Make this bubbly bake with any variety of seafood such as lobster, scallops, haddock, shrimp, crab, or clams. Serve with fresh biscuits and a salad.
Serves 4.
INGREDIENTS:
3 cups Potato, peeled and diced into ½ inch cubes
3 tbsp Butter
1 Medium onion, diced
3 tbsp Flour
1 can Evaporated skim milk (354 ml)
½ tsp Salt
½ tsp Ground pepper
1 cup Reserved water from cooked potatoes
1 Large carrot, shredded
1 Bell pepper, diced (green or red adds color)
2-3 cups Seafood (lobster meat), cooked and cut up into chunks
1 cup Cheddar cheese, shredded
3 tbsp Butter, melted
½ cup Fine breadcrumbs
DIRECTIONS:
- Preheat oven to 350° F.
- Place diced potatoes in a medium saucepan. Add water until potatoes are just covered. Add ½ tsp salt. Boil for about 15 minutes or until potatoes are just fork tender.

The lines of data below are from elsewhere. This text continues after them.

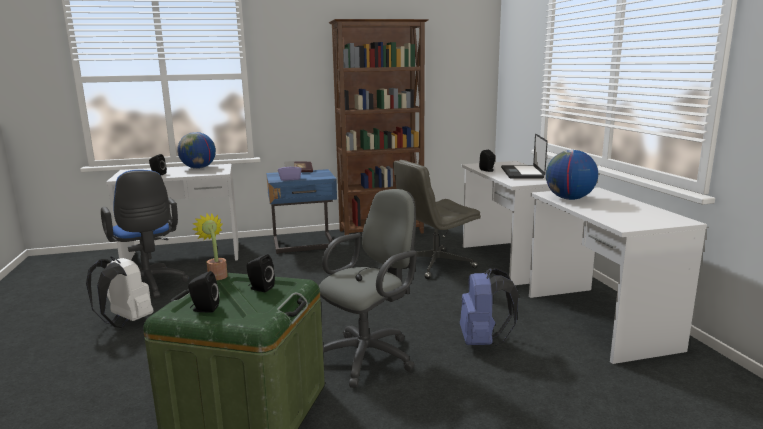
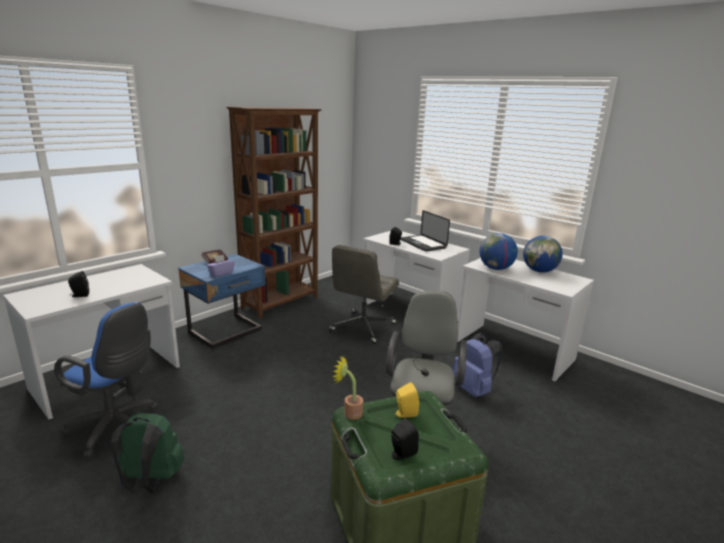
camera: 35 degrees left, 5 degrees up
(126, 322) = (151, 481): white backpack -> green backpack
(198, 168) = (115, 277): globe -> globe (539, 271)
(260, 288) = (404, 414): black speaker -> yellow speaker

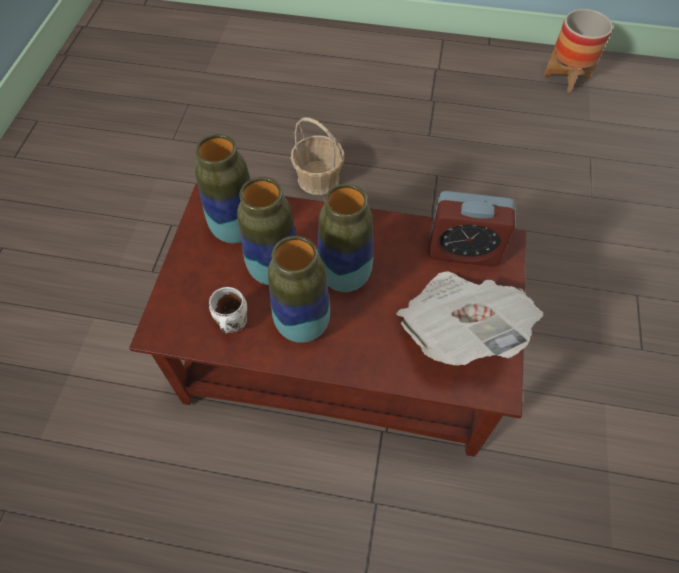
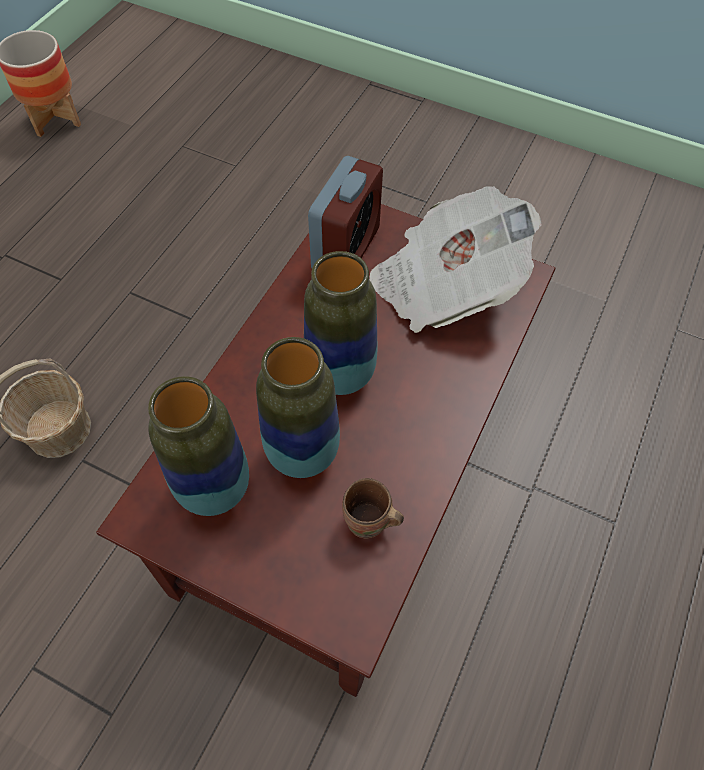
camera: 75 degrees left, 0 degrees up
(231, 322) = (368, 524): white mug -> brown mug
(302, 324) = (396, 438): vase -> none

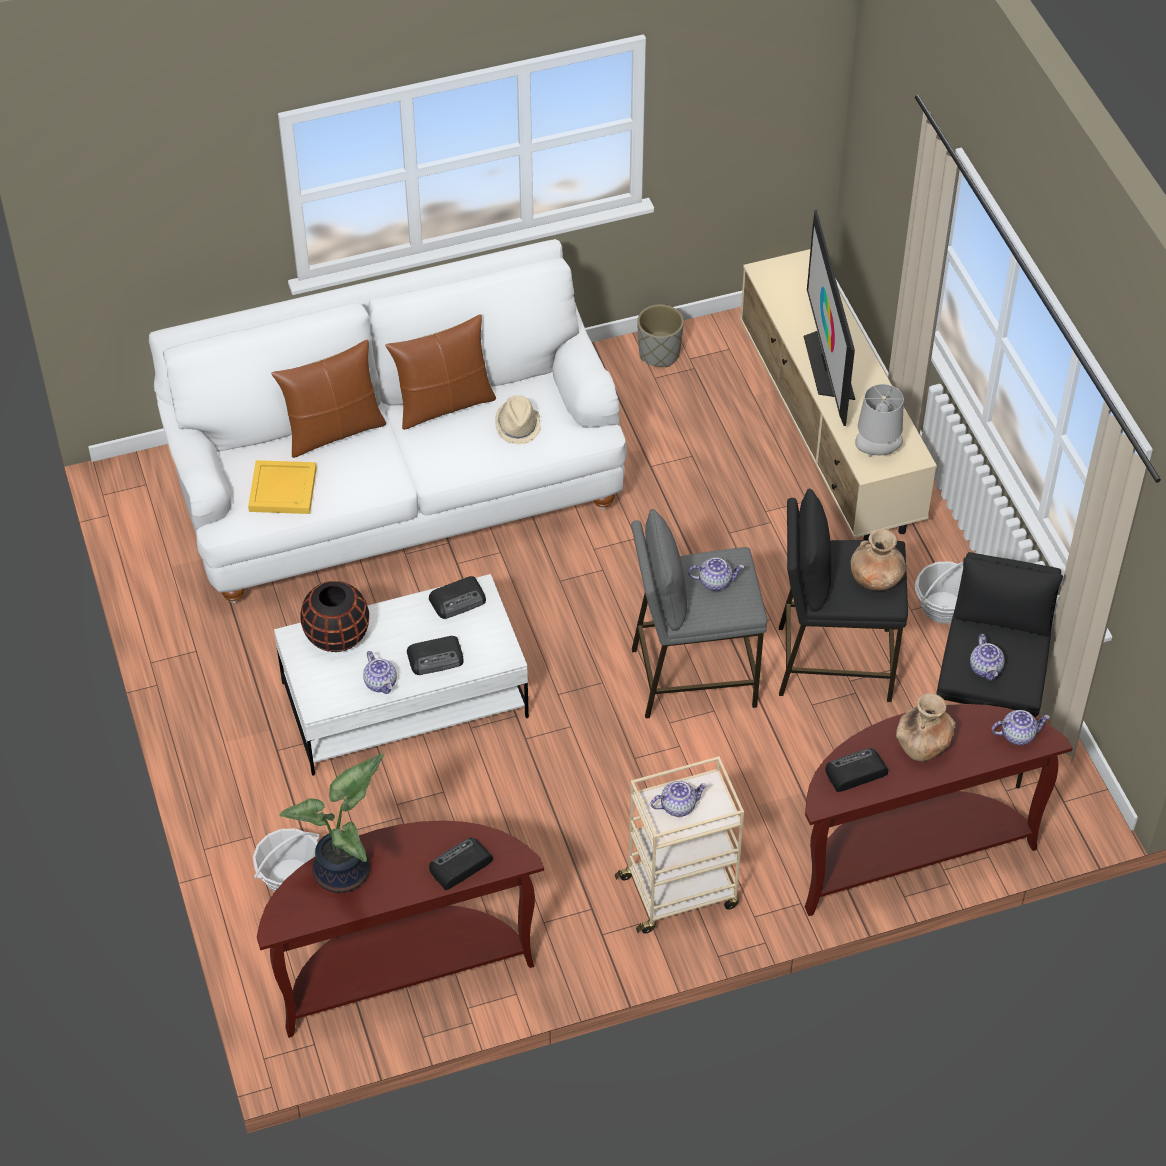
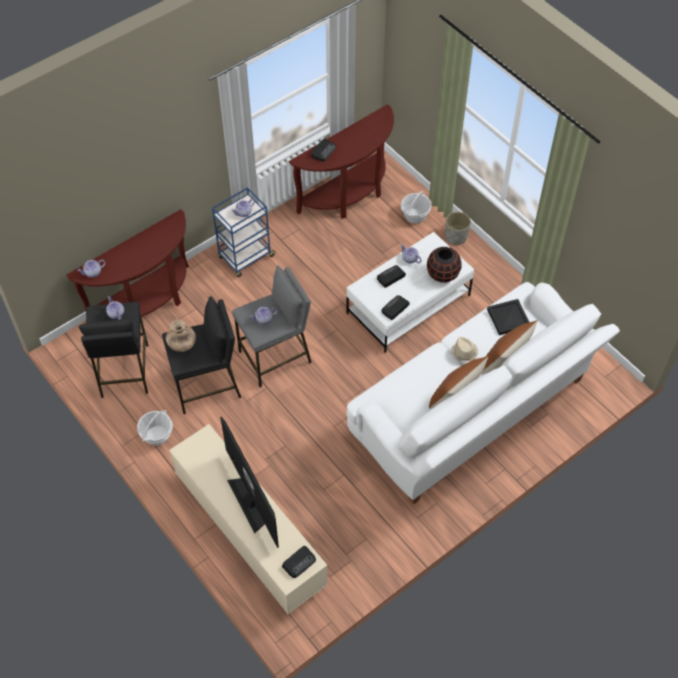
camera: 160 degrees right, 5 degrees up
(283, 490) = (507, 318): yellow tray -> black tray
(345, 872) = (369, 137): potted plant -> none
(518, 426) = (408, 393): beige hat -> beige hat (464, 352)
(658, 354) = (371, 558): grey planter -> grey planter (456, 237)
(680, 891) = (245, 257): beige cart -> blue cart
(854, 773) = (166, 234): radio -> radio (299, 562)
(876, 453) = (205, 447): grey table lamp -> none
(922, 745) = (137, 255): brown vase -> none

- Meanwhile, melt first amount of butter in a cast iron casserole or heavy saucepan. Sauté onions until they start to sweat. Stir in flour and allow it to cook for a minute. Slowly add evaporated milk so no lumps form. Add salt and pepper.
- When potatoes are finished boiling, drain off about 1 cup of the water and add to the sauce. Stir to combine well. If you find the sauce a little thick, add more water or milk until you get the consistency you want.
- Stir in cooked potatoes, carrots, bell pepper and lobster.
- If you combined ingredients in a saucepan, transfer to a baking dish.
- Sprinkle shredded cheese evenly over top.
- In a 1 cup glass measure, melt second amount of butter. Add fine breadcrumbs and stir with a fork. Sprinkle over top of cheese.
- Bake in a 350° F oven for about 30 minutes or until golden brown and bubbly.
- Enjoy!
You can reheat any leftovers within a couple days, either in the oven or stove top until warmed through.